Five years ago I would’ve never outlined anything – I would’ve just barreled into the project and started writing.  That’s a great way to to get lost, I now realize.  My outline estimates my dissertation at 90-120 pages, which is a short dissertation but a long paper!  So trying to approach this from the perspective of “I’m going to work on my dissertation today,” or even “I’m going to work on my literature review (30-45 pages) today” is not a good idea.  I’ve also discovered that I write best in a non-linear fashion, because I build up momentum as I work.  So it’s easier for me to start with a section that I know I can whip out faster – like the methods section, which is easy to write because we already did the project and it’s straightforward.  That gets some words on the paper, which gives me confidence when I go to write the much more nebulous (but also really fun) literature review.

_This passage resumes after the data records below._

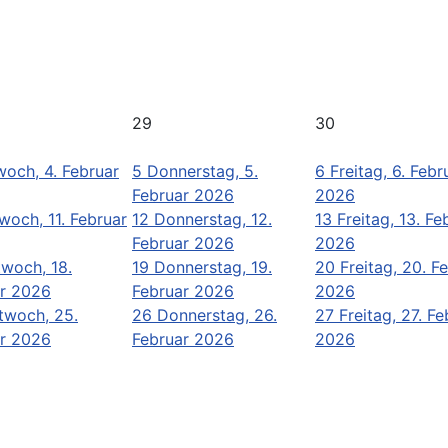
29
30
woch, 4. Februar
5
Donnerstag, 5.
6
Freitag, 6. Febr
Februar 2026
2026
woch, 11. Februar
12
Donnerstag, 12.
13
Freitag, 13. Fe
Februar 2026
2026
twoch, 18.
19
Donnerstag, 19.
20
Freitag, 20. F
r 2026
Februar 2026
2026
twoch, 25.
26
Donnerstag, 26.
27
Freitag, 27. Fe
r 2026
Februar 2026
2026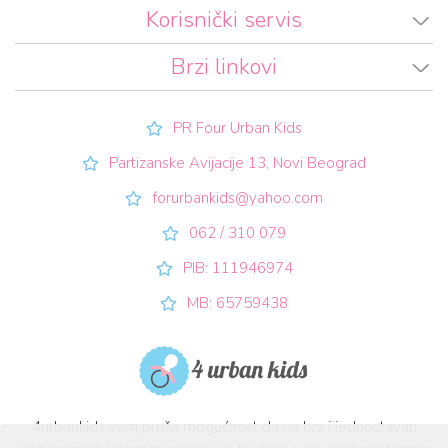
Korisnički servis
Brzi linkovi
PR Four Urban Kids
Partizanske Avijacije 13, Novi Beograd
forurbankids@yahoo.com
062 / 310 079
PIB: 111946974
MB: 65759438
4urbankids vam pruža mogućnost da na brz i jednostavan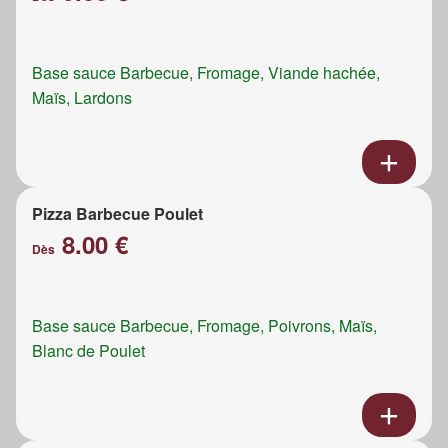
Base sauce Barbecue, Fromage, Viande hachée,
Maïs, Lardons
Pizza Barbecue Poulet
8.00 €
Dès
Base sauce Barbecue, Fromage, Poivrons, Maïs,
Blanc de Poulet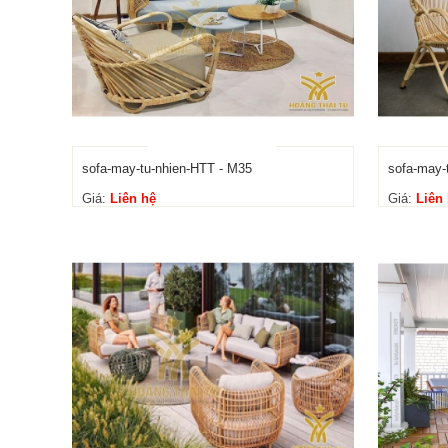
sofa-may-tu-nhien-HTT - M35
sofa-may-
Giá:
Liên hệ
Giá:
Liên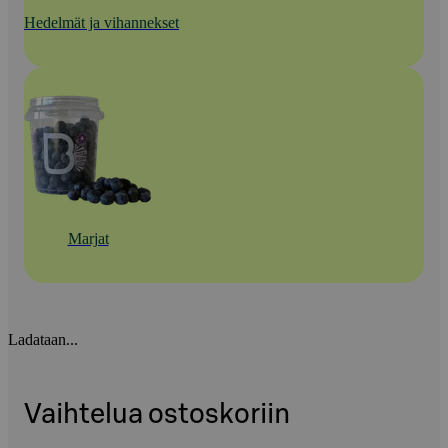
Hedelmät ja vihannekset
Marjat
Ladataan...
Vaihtelua ostoskoriin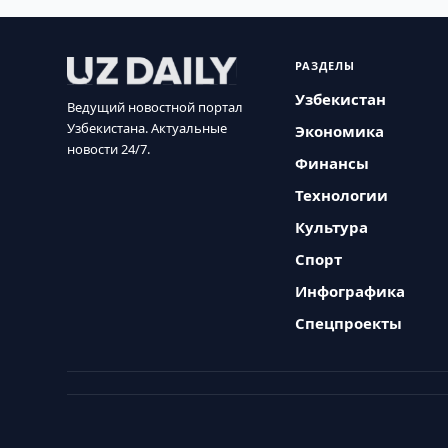
РАЗДЕЛЫ
Узбекистан
Ведущий новостной портал
Узбекистана. Актуальные
Экономика
новости 24/7.
Финансы
Технологии
Культура
Спорт
Инфографика
Спецпроекты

So now I can say “I am going to complete my subsection on the communal aspects of green reed underwater basketweaving today,” which is a 2-page section and something I can realistically complete in one day.

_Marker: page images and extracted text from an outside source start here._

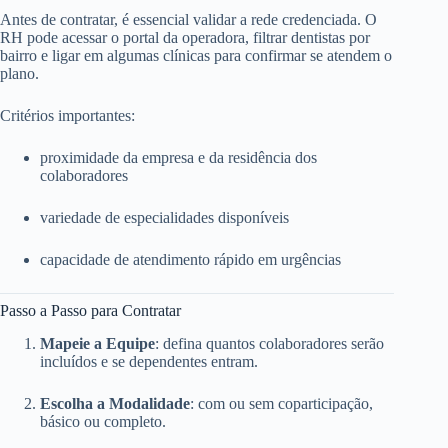
Antes de contratar, é essencial validar a rede credenciada. O
RH pode acessar o portal da operadora, filtrar dentistas por
bairro e ligar em algumas clínicas para confirmar se atendem o
plano.
Critérios importantes:
proximidade da empresa e da residência dos
colaboradores
variedade de especialidades disponíveis
capacidade de atendimento rápido em urgências
Passo a Passo para Contratar
Mapeie a Equipe
: defina quantos colaboradores serão
incluídos e se dependentes entram.
Escolha a Modalidade
: com ou sem coparticipação,
básico ou completo.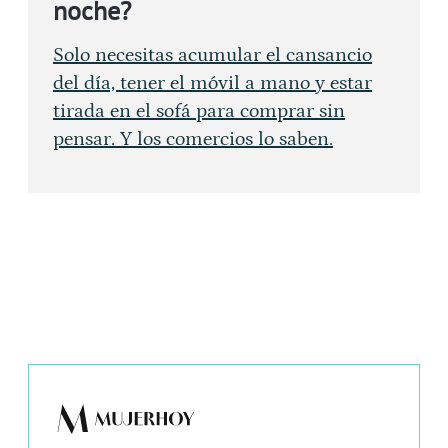
noche?
Solo necesitas acumular el cansancio
del día, tener el móvil a mano y estar
tirada en el sofá para comprar sin
pensar. Y los comercios lo saben.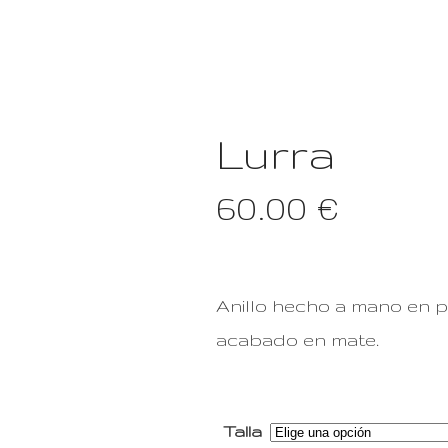
GALERÍA
Lurra
60.00
€
Anillo hecho a mano en p
acabado en mate.
Talla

I used my own experiences to help my students when teaching them writing – I taught them to do outlines over the summer.  Some of them balked until they started writing and then came up to tell me how useful their outlines were.  It keeps you from getting lost in your words!  It’s like a road map.  You don’t have to stick rigidly to it – in fact, you may find a better/shorter way to go, and alter your path.  But when you get lost and don’t know where to go next, the outline helps you find your way back.  I outline all of my papers now, even if briefly and loosely.

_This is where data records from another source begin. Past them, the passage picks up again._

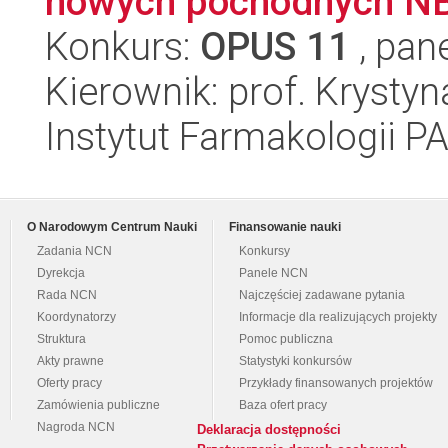
nowych pochodnych 
Konkurs:
OPUS 11
, pan
Kierownik: prof. Kryst
Instytut Farmakologii P
O Narodowym Centrum Nauki
Finansowanie nauki
Zadania NCN
Konkursy
Dyrekcja
Panele NCN
Rada NCN
Najczęściej zadawane pytania
Koordynatorzy
Informacje dla realizujących projekty
Struktura
Pomoc publiczna
Akty prawne
Statystyki konkursów
Oferty pracy
Przykłady finansowanych projektów
Zamówienia publiczne
Baza ofert pracy
Nagroda NCN
Deklaracja dostępności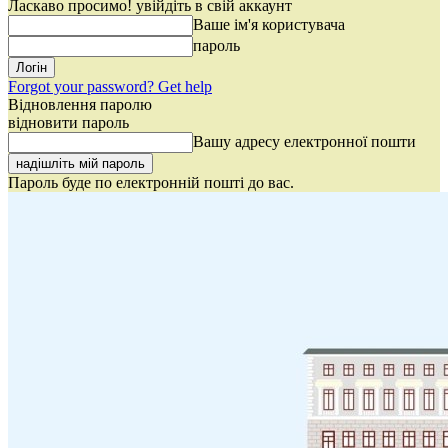
Ласкаво просимо! увійдіть в свій аккаунт
Ваше ім'я користувача
пароль
Forgot your password? Get help
Відновлення паролю
відновити пароль
Вашу адресу електронної пошти
Пароль буде по електронній пошті до вас.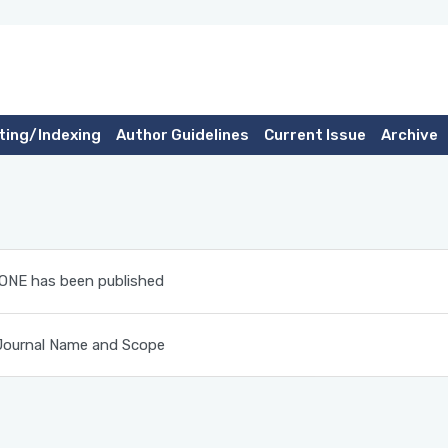
ting/Indexing
Author Guidelines
Current Issue
Archive
IONE has been published
Journal Name and Scope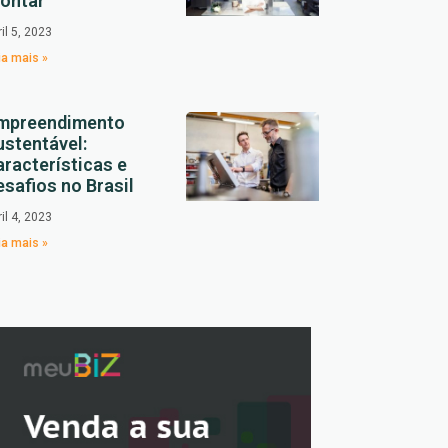
ontar
ril 5, 2023
ia mais »
mpreendimento
ustentável:
aracterísticas e
esafios no Brasil
ril 4, 2023
ia mais »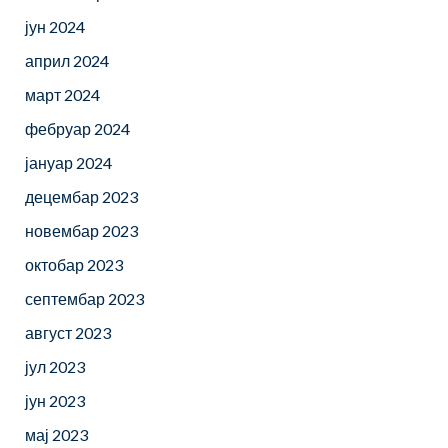
јун 2024
април 2024
март 2024
фебруар 2024
јануар 2024
децембар 2023
новембар 2023
октобар 2023
септембар 2023
август 2023
јул 2023
јун 2023
мај 2023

The literature review and methods section are much better outlined than the results and discussion, which makes sense given that I haven’t done the analysis yet.  I have my lit review chapters organized into major sections that are 5 to 12 pages in length; those sections are then organized into subsections that are typically 2-4 pages in length.  My methods section is projected at 15-20 pages total, but I also have that split into 5 major sections that are on average 2-3 pages in length, although some are projected to be slightly longer.

I’m a super dork but I’m actually excited about this, especially writing the literature review (which previously was my least favorite section to write).  I’m excited because I get to read about the history of the work done in this field plus the fresh work, and synthesize it all together.  And I’ve learned how fun learning by doing is in the last few years.  Coursework kind of sucks, but I didn’t mind qualifying exams at all – the studying process was stressful but intriguing – and this process has been a learning experience, too.

I also got new running sneakers yesterday.  I am so over the moon about these running sneakers.  I went running in them yesterday and I feel like a new person.  My body wasn’t crying out in protest after the run was over (just my lungs).  I also found out that they are the same sneakers Wendy Davis wore during her 11-hour filibuster, which made me happy.